Mount Mitchell and the Black Mountains: An Environmental History of the Highest Peaks in Eastern America

Silver, Timothy | from Multimedia Library Collection:
Books & Profiles

Silver, Timothy. Mount Mitchell and the Black Mountains: An Environmental History of the Highest Peaks in Eastern America. Chapel Hill: University of North Carolina Press, 2003.

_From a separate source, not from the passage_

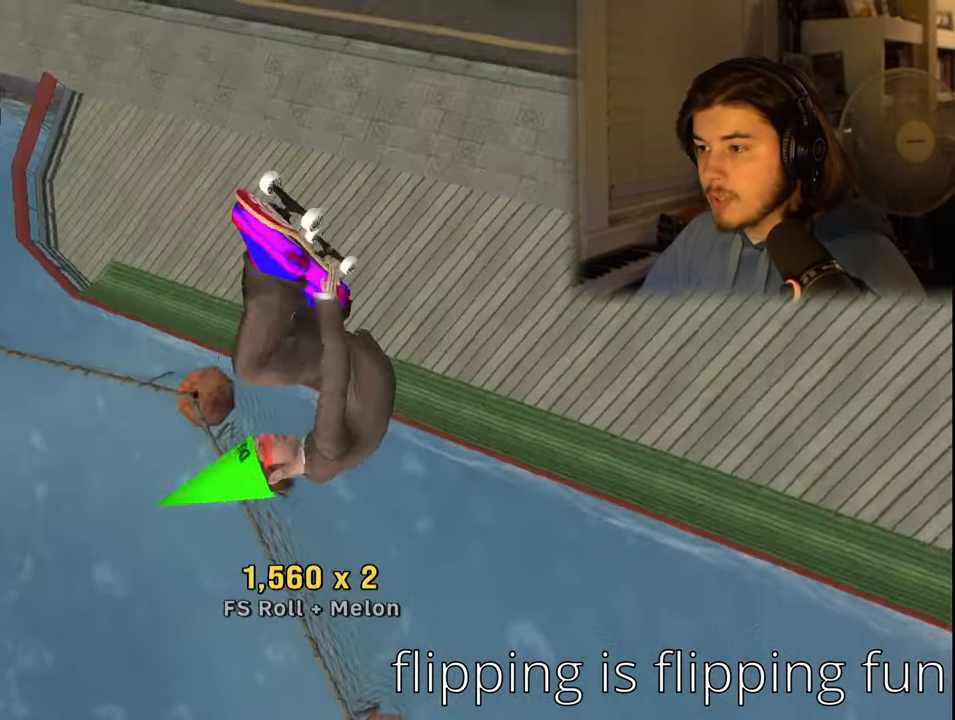
{"buttons": [], "left_stick": "center", "right_stick": "center", "events": [[433, "CIRCLE", "up"]]}
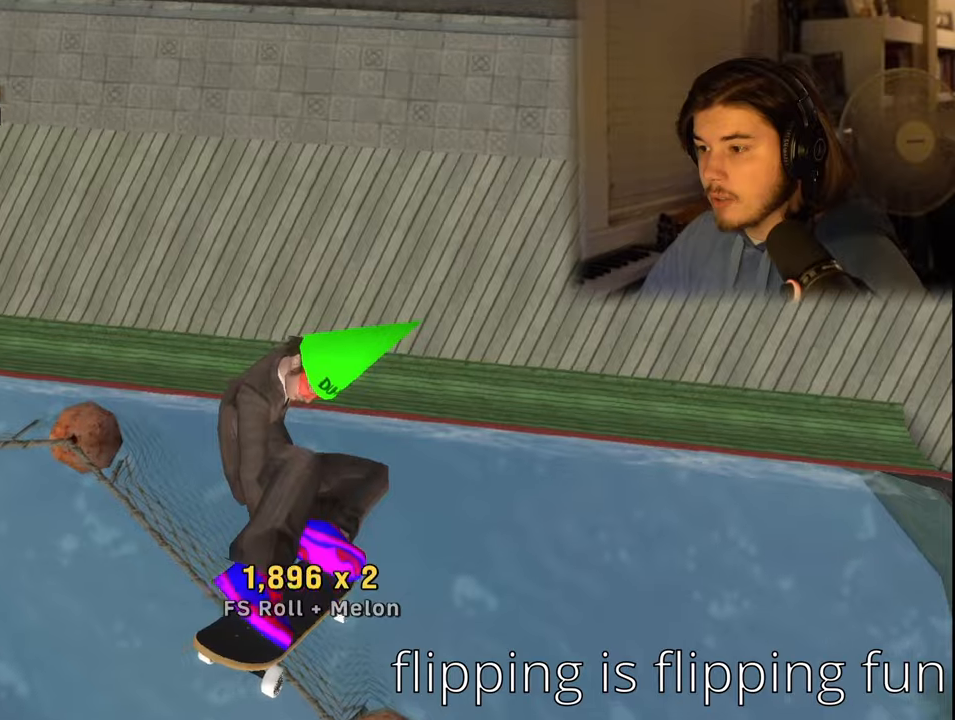
{"buttons": ["DPAD_RIGHT"], "left_stick": "center", "right_stick": "center", "events": [[434, "DPAD_RIGHT", "down"]]}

Timothy Silver explores the long and complicated history of the Black Mountains, drawing on both the historical record and his experience as a backpacker and fly fisherman. He chronicles the geological and environmental forces that created this intriguing landscape, then traces its history of environmental change and human intervention from the days of Indian-European contact to today. Among the many tales Silver recounts is that of Elisha Mitchell, the renowned geologist and University of North Carolina professor for whom Mount Mitchell is named, who fell to his death there in 1857. But nature’s stories—of forest fires, chestnut blight, competition among plants and animals, insect invasions, and, most recently, airborne toxins and acid rain—are also part of Silver’s narrative, making it the first history of the Appalachians in which the natural world gets equal time with human history. It is only by understanding the dynamic between these two forces, Silver says, that we can begin to protect the Black Mountains for future generations. — University of North Carolina Press website.

Timothy Silver is Professor of History at Appalachian State University in Boone, North Carolina. His previous publications include A New Face on the Countryside: Indians, Colonists, and Slaves in South Atlantic Forests, 1500-1800.